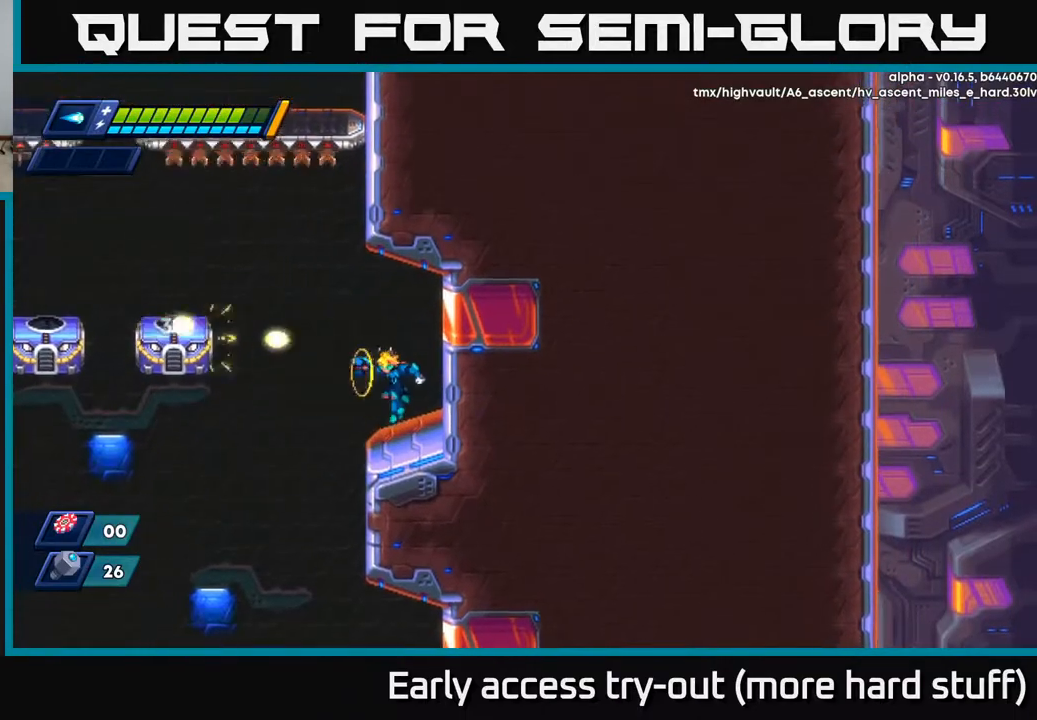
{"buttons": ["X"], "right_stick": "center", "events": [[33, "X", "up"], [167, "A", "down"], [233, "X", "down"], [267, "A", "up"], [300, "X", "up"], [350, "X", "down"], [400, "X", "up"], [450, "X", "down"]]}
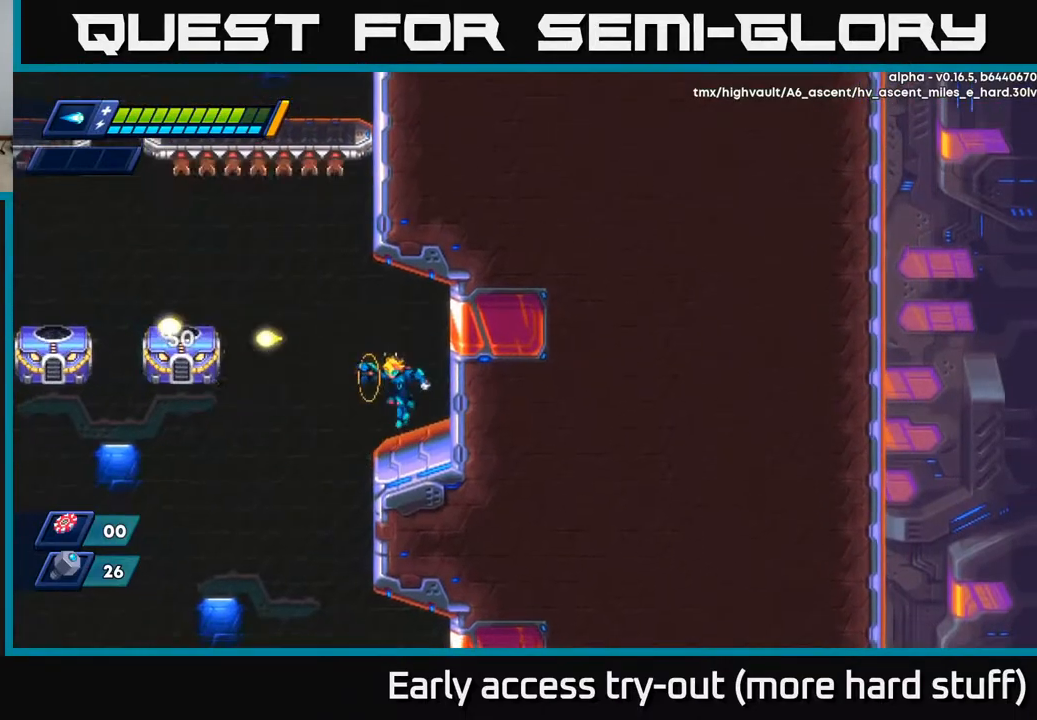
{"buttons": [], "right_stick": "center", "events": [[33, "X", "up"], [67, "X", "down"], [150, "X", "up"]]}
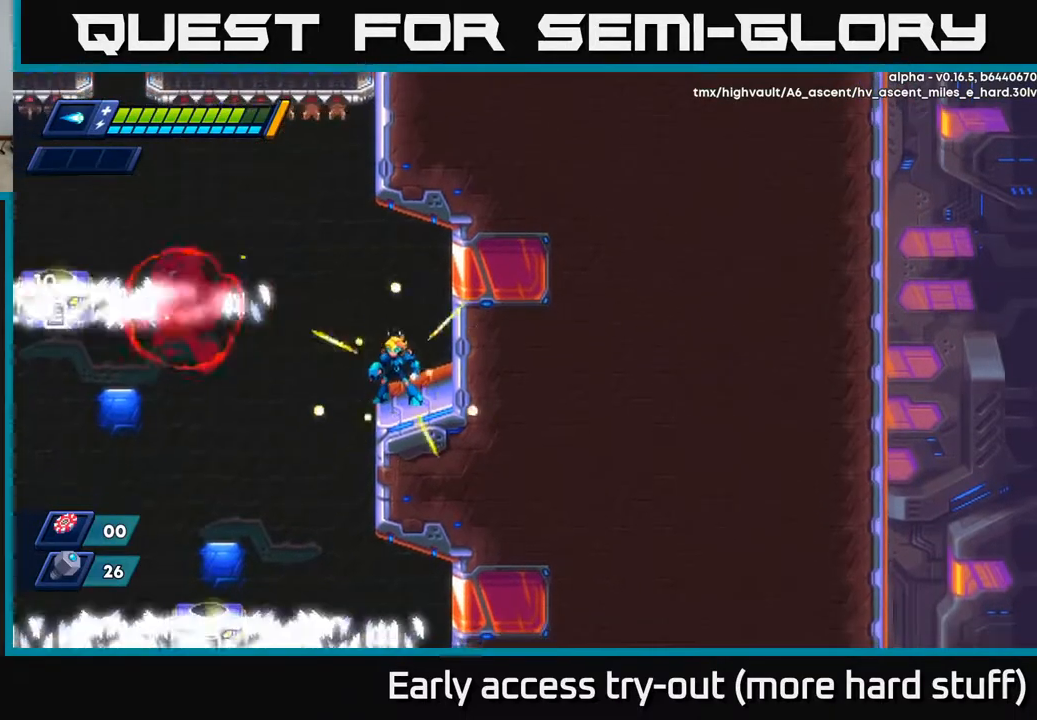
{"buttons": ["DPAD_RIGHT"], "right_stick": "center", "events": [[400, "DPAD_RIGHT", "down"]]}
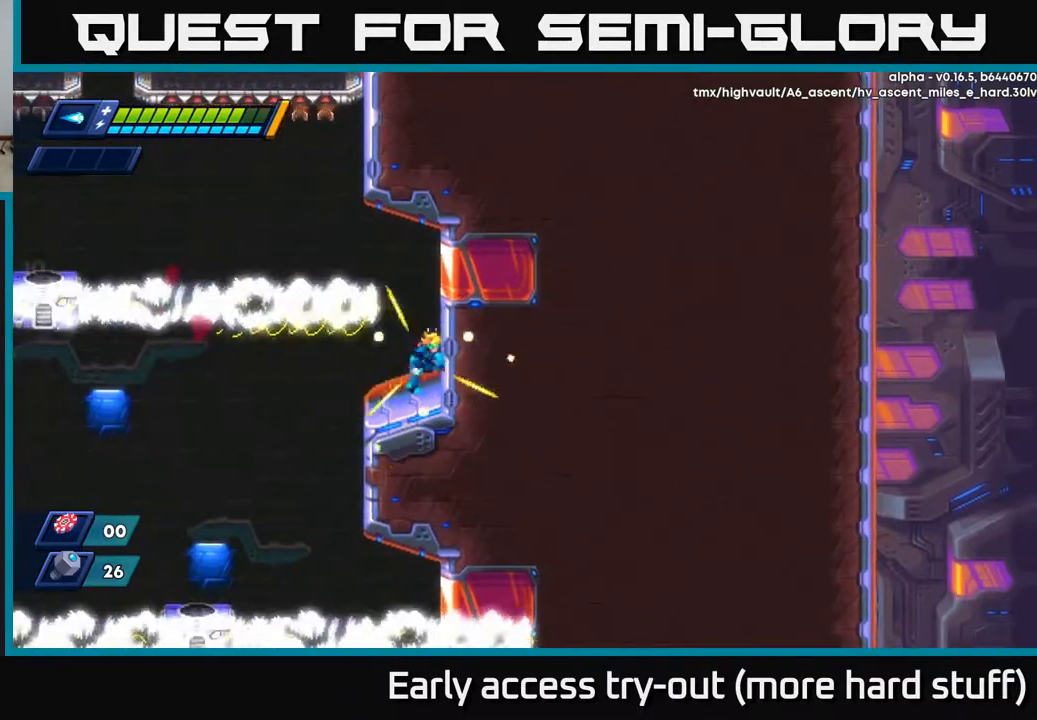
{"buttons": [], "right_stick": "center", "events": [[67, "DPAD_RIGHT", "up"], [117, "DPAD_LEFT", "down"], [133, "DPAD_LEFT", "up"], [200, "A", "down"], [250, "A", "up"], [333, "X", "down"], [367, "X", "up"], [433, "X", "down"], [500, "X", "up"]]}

==================================================

After removing the pictures, restate the whole listing above word for word.

### OUTPUT OF THE TASK:
{"buttons": ["X"], "right_stick": "center", "events": [[33, "X", "up"], [167, "A", "down"], [233, "X", "down"], [267, "A", "up"], [300, "X", "up"], [350, "X", "down"], [400, "X", "up"], [450, "X", "down"]]}
{"buttons": [], "right_stick": "center", "events": [[33, "X", "up"], [67, "X", "down"], [150, "X", "up"]]}
{"buttons": ["DPAD_RIGHT"], "right_stick": "center", "events": [[400, "DPAD_RIGHT", "down"]]}
{"buttons": [], "right_stick": "center", "events": [[67, "DPAD_RIGHT", "up"], [117, "DPAD_LEFT", "down"], [133, "DPAD_LEFT", "up"], [200, "A", "down"], [250, "A", "up"], [333, "X", "down"], [367, "X", "up"], [433, "X", "down"], [500, "X", "up"]]}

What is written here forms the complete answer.